Task material Block Start

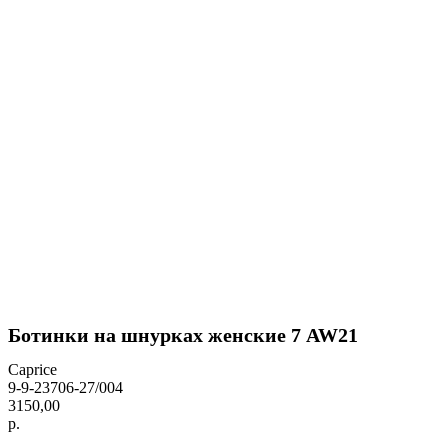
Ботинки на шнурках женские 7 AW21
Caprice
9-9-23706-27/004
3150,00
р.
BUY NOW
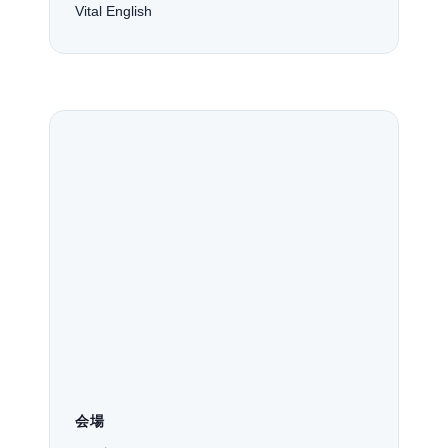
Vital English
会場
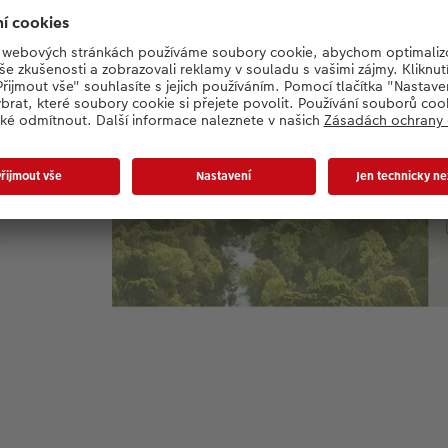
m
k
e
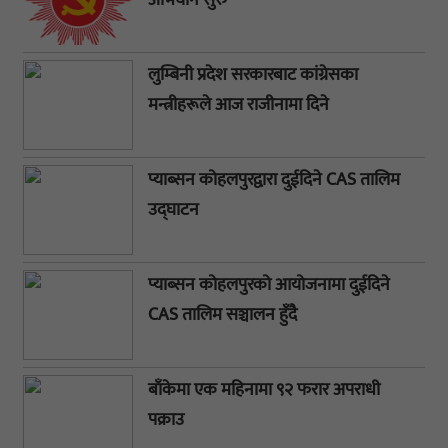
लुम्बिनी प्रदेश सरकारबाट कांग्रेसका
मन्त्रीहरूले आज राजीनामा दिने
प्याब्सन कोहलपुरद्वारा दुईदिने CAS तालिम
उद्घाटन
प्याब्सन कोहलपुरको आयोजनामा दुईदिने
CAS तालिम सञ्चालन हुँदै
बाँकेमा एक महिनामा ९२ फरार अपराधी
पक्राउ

Task material Block End

→ **Problem to solve**: Without the pictures, repeat the entries above line by line, from the first through the one that contains "प्याब्सन कोहलपुरको आयोजनामा दुईदिने", both ends included.

→ **Problem solution**:
Ботинки на шнурках женские 7 AW21
Caprice
9-9-23706-27/004
3150,00
р.
BUY NOW
Vital English
会場
m
k
e
लुम्बिनी प्रदेश सरकारबाट कांग्रेसका
मन्त्रीहरूले आज राजीनामा दिने
प्याब्सन कोहलपुरद्वारा दुईदिने CAS तालिम
उद्घाटन
प्याब्सन कोहलपुरको आयोजनामा दुईदिने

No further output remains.